### Required task 1
Which clock times appear in the mailing-list post that follows? List every one as it appears there.

### Excerpt provided
[openstack-dev] [nova] ops meetup feedback

Sean Dague sean at dague.net
Tue Sep 20 15:36:29 UTC 2016


On 09/20/2016 11:20 AM, Daniel P. Berrange wrote:
> On Tue, Sep 20, 2016 at 11:01:23AM -0400, Sean Dague wrote:
>> On 09/20/2016 10:38 AM, Daniel P. Berrange wrote:
>>> On Tue, Sep 20, 2016 at 09:20:15AM -0400, Sean Dague wrote:
>>>> This is a bit delayed due to the release rush, finally getting back to
>>>> writing up my experiences at the Ops Meetup.
>>>>
>>>> Nova Feedback Session
>>>> =====================
>>>>
>>>> We had a double session for Feedback for Nova from Operators, raw
>>>> etherpad here - https://etherpad.openstack.org/p/NYC-ops-Nova.

Dataset items
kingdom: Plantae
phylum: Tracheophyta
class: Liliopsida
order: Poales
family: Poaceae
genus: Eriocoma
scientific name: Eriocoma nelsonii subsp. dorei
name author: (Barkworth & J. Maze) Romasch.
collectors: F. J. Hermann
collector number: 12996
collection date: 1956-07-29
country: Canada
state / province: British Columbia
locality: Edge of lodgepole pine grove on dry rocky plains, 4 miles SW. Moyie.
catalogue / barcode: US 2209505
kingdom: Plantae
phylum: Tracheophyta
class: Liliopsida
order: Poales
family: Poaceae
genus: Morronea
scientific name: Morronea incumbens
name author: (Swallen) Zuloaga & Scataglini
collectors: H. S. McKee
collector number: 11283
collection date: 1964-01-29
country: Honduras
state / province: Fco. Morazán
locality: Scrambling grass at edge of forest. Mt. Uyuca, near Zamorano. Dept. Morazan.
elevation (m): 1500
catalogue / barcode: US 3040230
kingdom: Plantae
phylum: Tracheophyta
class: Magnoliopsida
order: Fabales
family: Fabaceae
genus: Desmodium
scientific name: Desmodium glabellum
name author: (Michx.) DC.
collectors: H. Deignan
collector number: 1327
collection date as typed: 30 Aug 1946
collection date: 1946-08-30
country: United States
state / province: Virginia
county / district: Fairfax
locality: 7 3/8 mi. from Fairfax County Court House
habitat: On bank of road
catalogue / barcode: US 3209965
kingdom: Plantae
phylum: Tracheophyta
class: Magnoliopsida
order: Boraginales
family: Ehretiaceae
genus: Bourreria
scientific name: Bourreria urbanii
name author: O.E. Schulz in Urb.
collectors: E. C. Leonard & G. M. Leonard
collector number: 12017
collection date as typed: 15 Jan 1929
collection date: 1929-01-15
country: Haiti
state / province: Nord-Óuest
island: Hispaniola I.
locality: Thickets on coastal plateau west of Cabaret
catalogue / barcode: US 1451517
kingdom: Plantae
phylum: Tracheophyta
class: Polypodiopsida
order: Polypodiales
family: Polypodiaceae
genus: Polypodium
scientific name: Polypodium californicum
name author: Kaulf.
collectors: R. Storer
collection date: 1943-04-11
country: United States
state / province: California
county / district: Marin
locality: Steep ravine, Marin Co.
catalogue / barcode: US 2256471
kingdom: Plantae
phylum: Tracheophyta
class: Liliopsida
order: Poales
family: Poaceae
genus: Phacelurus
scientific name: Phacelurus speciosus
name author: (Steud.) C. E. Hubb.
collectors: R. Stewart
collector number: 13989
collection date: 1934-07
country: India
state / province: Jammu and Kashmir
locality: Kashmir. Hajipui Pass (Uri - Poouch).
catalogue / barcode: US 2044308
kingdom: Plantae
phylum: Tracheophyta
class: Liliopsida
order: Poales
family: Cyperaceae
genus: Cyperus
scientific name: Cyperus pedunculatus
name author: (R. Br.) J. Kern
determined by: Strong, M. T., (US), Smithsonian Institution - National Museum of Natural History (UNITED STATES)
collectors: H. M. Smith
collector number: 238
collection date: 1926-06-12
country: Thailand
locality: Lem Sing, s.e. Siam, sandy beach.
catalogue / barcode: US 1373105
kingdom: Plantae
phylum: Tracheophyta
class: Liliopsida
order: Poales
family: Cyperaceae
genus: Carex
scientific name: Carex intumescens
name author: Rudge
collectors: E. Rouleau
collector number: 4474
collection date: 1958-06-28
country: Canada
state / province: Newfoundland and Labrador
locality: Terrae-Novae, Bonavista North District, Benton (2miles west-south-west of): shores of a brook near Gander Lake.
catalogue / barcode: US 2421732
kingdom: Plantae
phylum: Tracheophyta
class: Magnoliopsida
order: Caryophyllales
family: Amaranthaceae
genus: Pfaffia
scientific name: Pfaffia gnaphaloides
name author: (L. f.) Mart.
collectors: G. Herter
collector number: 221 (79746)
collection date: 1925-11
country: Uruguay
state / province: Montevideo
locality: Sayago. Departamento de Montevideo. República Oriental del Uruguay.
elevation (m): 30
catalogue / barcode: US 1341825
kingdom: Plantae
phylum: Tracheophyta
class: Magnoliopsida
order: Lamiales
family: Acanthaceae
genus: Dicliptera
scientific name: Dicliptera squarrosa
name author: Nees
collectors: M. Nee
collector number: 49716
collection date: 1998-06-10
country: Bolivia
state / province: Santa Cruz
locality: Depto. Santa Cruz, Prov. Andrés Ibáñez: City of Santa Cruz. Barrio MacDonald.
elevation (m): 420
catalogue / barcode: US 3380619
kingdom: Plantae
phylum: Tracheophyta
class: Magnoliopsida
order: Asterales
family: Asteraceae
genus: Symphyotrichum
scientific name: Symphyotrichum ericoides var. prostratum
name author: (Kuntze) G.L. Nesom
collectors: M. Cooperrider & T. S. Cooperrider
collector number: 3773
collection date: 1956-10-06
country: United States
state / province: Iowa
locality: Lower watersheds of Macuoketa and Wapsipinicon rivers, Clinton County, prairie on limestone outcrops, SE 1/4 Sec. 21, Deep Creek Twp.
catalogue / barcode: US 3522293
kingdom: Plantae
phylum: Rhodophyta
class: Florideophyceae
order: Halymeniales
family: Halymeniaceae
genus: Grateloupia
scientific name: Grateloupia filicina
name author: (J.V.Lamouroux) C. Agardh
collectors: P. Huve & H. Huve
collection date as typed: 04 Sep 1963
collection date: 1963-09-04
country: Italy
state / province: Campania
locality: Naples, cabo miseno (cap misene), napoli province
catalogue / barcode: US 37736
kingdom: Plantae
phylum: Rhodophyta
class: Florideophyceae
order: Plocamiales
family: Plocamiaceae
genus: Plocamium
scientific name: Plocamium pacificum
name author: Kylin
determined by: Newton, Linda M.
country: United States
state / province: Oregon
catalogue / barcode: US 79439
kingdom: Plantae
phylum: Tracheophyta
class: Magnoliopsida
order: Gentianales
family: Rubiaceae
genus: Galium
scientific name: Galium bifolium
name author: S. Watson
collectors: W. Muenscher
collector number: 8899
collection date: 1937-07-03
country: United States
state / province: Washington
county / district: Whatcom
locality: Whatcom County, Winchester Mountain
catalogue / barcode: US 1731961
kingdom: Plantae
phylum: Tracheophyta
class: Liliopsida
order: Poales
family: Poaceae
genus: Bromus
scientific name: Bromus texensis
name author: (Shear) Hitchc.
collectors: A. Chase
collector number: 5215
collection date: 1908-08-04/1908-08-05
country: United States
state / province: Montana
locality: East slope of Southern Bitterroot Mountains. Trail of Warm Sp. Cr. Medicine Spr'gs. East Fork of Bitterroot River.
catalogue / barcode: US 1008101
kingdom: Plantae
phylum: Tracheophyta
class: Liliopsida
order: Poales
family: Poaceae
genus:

### Required task 2
Arrange the listing above as a JSON list of strings, one string per line and blank lines omitted, beginning at its first line and stopping after the line that contains "state / province: California".

### Answer 1
15:36:29 UTC
11:20 AM
11:01:23AM
10:38 AM
09:20:15AM

### Answer 2
[
  "kingdom: Plantae",
  "phylum: Tracheophyta",
  "class: Liliopsida",
  "order: Poales",
  "family: Poaceae",
  "genus: Eriocoma",
  "scientific name: Eriocoma nelsonii subsp. dorei",
  "name author: (Barkworth & J. Maze) Romasch.",
  "collectors: F. J. Hermann",
  "collector number: 12996",
  "collection date: 1956-07-29",
  "country: Canada",
  "state / province: British Columbia",
  "locality: Edge of lodgepole pine grove on dry rocky plains, 4 miles SW. Moyie.",
  "catalogue / barcode: US 2209505",
  "kingdom: Plantae",
  "phylum: Tracheophyta",
  "class: Liliopsida",
  "order: Poales",
  "family: Poaceae",
  "genus: Morronea",
  "scientific name: Morronea incumbens",
  "name author: (Swallen) Zuloaga & Scataglini",
  "collectors: H. S. McKee",
  "collector number: 11283",
  "collection date: 1964-01-29",
  "country: Honduras",
  "state / province: Fco. Morazán",
  "locality: Scrambling grass at edge of forest. Mt. Uyuca, near Zamorano. Dept. Morazan.",
  "elevation (m): 1500",
  "catalogue / barcode: US 3040230",
  "kingdom: Plantae",
  "phylum: Tracheophyta",
  "class: Magnoliopsida",
  "order: Fabales",
  "family: Fabaceae",
  "genus: Desmodium",
  "scientific name: Desmodium glabellum",
  "name author: (Michx.) DC.",
  "collectors: H. Deignan",
  "collector number: 1327",
  "collection date as typed: 30 Aug 1946",
  "collection date: 1946-08-30",
  "country: United States",
  "state / province: Virginia",
  "county / district: Fairfax",
  "locality: 7 3/8 mi. from Fairfax County Court House",
  "habitat: On bank of road",
  "catalogue / barcode: US 3209965",
  "kingdom: Plantae",
  "phylum: Tracheophyta",
  "class: Magnoliopsida",
  "order: Boraginales",
  "family: Ehretiaceae",
  "genus: Bourreria",
  "scientific name: Bourreria urbanii",
  "name author: O.E. Schulz in Urb.",
  "collectors: E. C. Leonard & G. M. Leonard",
  "collector number: 12017",
  "collection date as typed: 15 Jan 1929",
  "collection date: 1929-01-15",
  "country: Haiti",
  "state / province: Nord-Óuest",
  "island: Hispaniola I.",
  "locality: Thickets on coastal plateau west of Cabaret",
  "catalogue / barcode: US 1451517",
  "kingdom: Plantae",
  "phylum: Tracheophyta",
  "class: Polypodiopsida",
  "order: Polypodiales",
  "family: Polypodiaceae",
  "genus: Polypodium",
  "scientific name: Polypodium californicum",
  "name author: Kaulf.",
  "collectors: R. Storer",
  "collection date: 1943-04-11",
  "country: United States",
  "state / province: California"
]